On the trial's opening day Tuesday, federal prosecutors listed the Republican governor as their witness, but defense lawyers are eager to challenge Leavitt's account that he knew nothing about the bid-rigging scandal. The defendants maintain otherwise and promise a withering cross-examination for Leavitt.

Jury selection resumed Wednesday in the case against bid chief Tom Welch, 59, and his deputy, Dave Johnson, 44, the men accused of lavishing $1 million in cash, gifts and favors on International Olympic Committee delegates who awarded Salt Lake the 2002 Winter Olympics.

Jury prospects were being questioned individually in the judge's chambers at a pace that went through only about a third of the 83-member pool by mid-morning Wednesday. The trial could last six weeks.

Welch and Johnson, meanwhile, were included on a list of 44 defense witnesses read by their lawyers to prospective jurors on Tuesday. That means they may take the stand in their own defense.

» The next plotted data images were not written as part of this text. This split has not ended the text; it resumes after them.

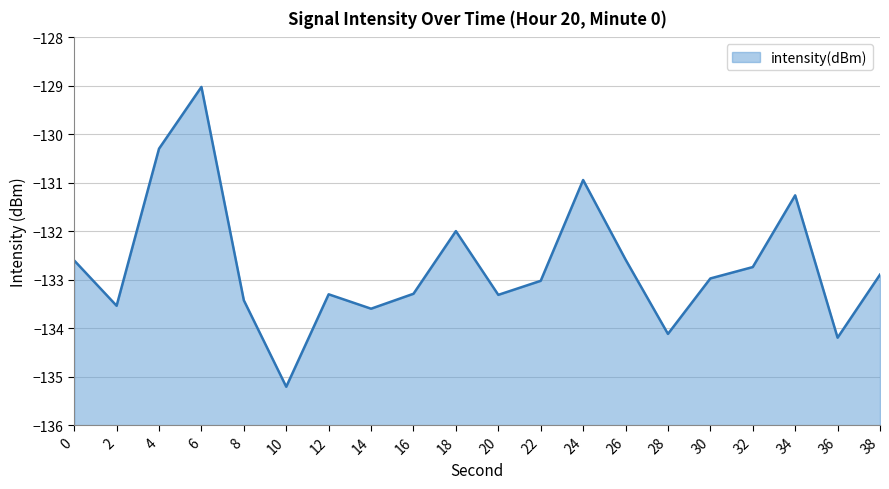

How many interior local peaks (higher than both neighbors) does the data have?

5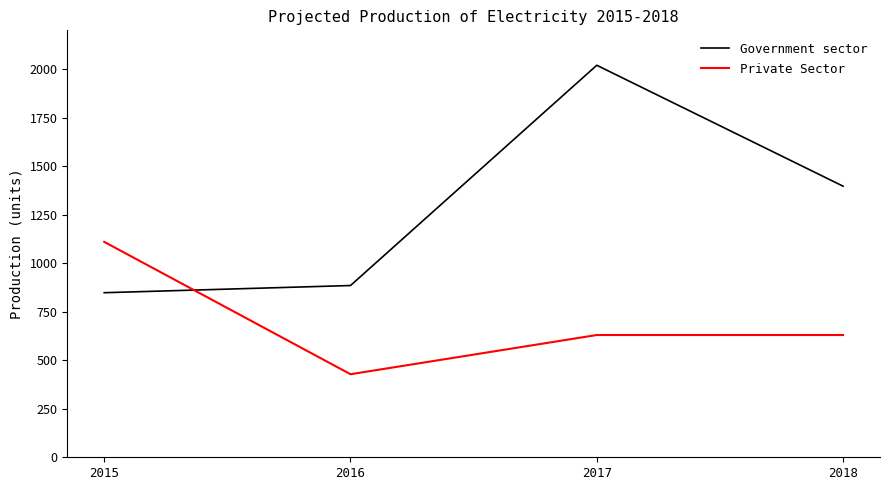

List the labels in order of Government sector value, smallest first.

2015, 2016, 2018, 2017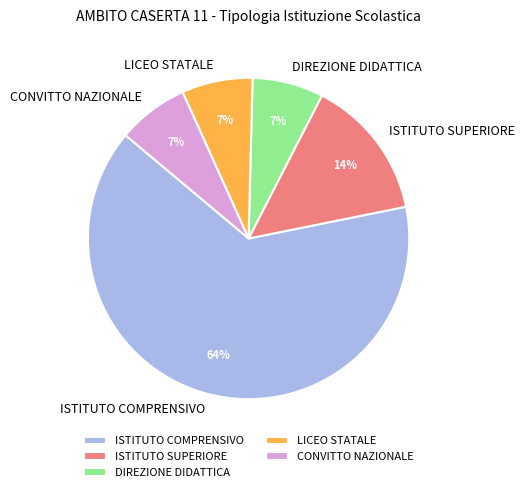

To the nearest percent, what is the difference between the LICEO STATALE and ISTITUTO SUPERIORE slice percentages?

7%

But "it may not come to that," Welch said as he left the courthouse Tuesday. The defense plans to ask U.S. District Judge David Sam to dismiss charges for lack of evidence after the government presents its case.

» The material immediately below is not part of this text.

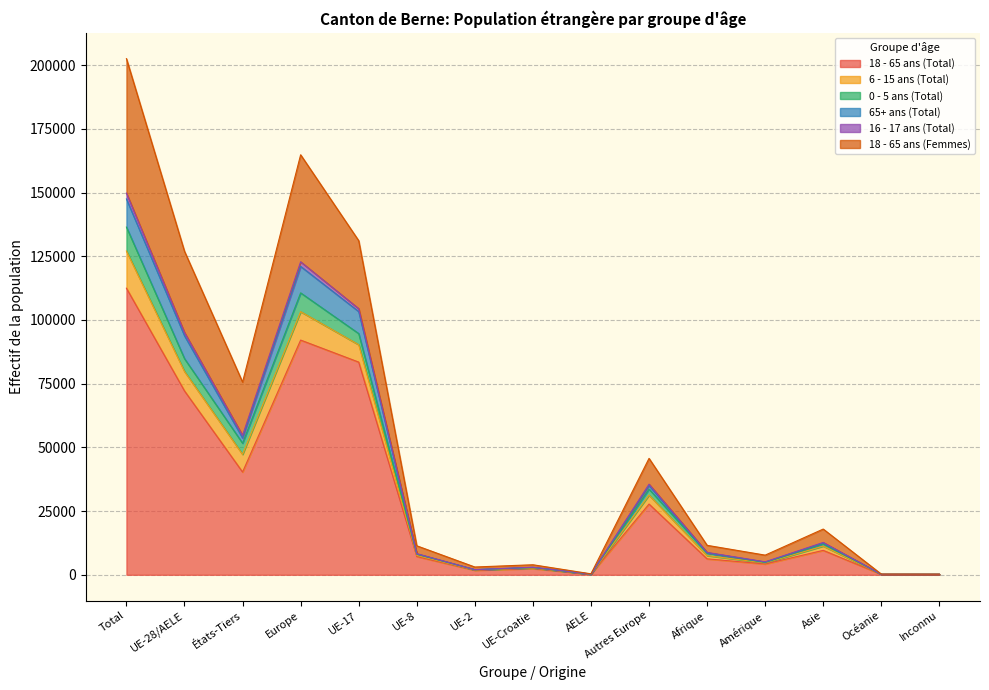

Which category has the highest value in the 18 - 65 ans (Total) series?

Total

It wouldn't be Sam's first time. He threw out the case two years ago, but a federal appeals court reinstated the charges last April. Welch and Johnson are charged with racketeering -- a charge anchored by Utah's commercial bribery law -- fraud and conspiracy.

Others on the defense witness list include former Atlanta Mayor Andrew Young, who helped bring the 1996 Summer Games to his city; Billy Payne, an Atlanta businessman who headed the 1996 Games; and IOC Vice President James Easton of Van Nuys, Calif.

The government's 43 witnesses include Leavitt; Anita DeFrantz, an American member of the International Olympic Committee; Richard Pound, an IOC member from Canada who headed the IOC's investigation of the Salt Lake bid scandal; and Utah Republican Party chairman Joe Cannon, who sat on the bid and organizing committees.

Welch and Johnson are accused of doling out $1 million in cash, gifts and favors to IOC delegates who decide where the Olympic Games will be held. The defense argues that the extravagant gifts to Olympic officials were merely business as usual.

The scandal was the worst in Olympic history, and it resulted in the expulsion or resignation of 10 IOC members.

Welch and Johnson have maintained their innocence, and insist Utah's political and business elite knew what they were doing.

"It was open and notorious that people in the IOC were treated like royalty," Max Wheeler, Johnson's lawyer, said in an early hearing.

The defendants twice rejected the government's offer of a plea deal on a single count of tax fraud.

"I'm not looking for a deal and I don't expect one. Nor do I want one," said Welch, a business consultant.

Welch and Johnson could face up to 75 years in prison if convicted of all charges, though any actual sentence would likely be far shorter.

In 2001, Sam threw out the case, sparing Salt Lake City the embarrassment of a courtroom spectacle leading up to the 2002 Games.

Then in April of this year, the 10th U.S. Circuit Court of Appeals in Denver reversed Sam's order and said the bid leaders must stand trial.

Welch and Johnson, 44, received financial settlements from the Salt Lake Organizing Committee after their firings. The committee's insurer is paying millions of dollars for their legal fees.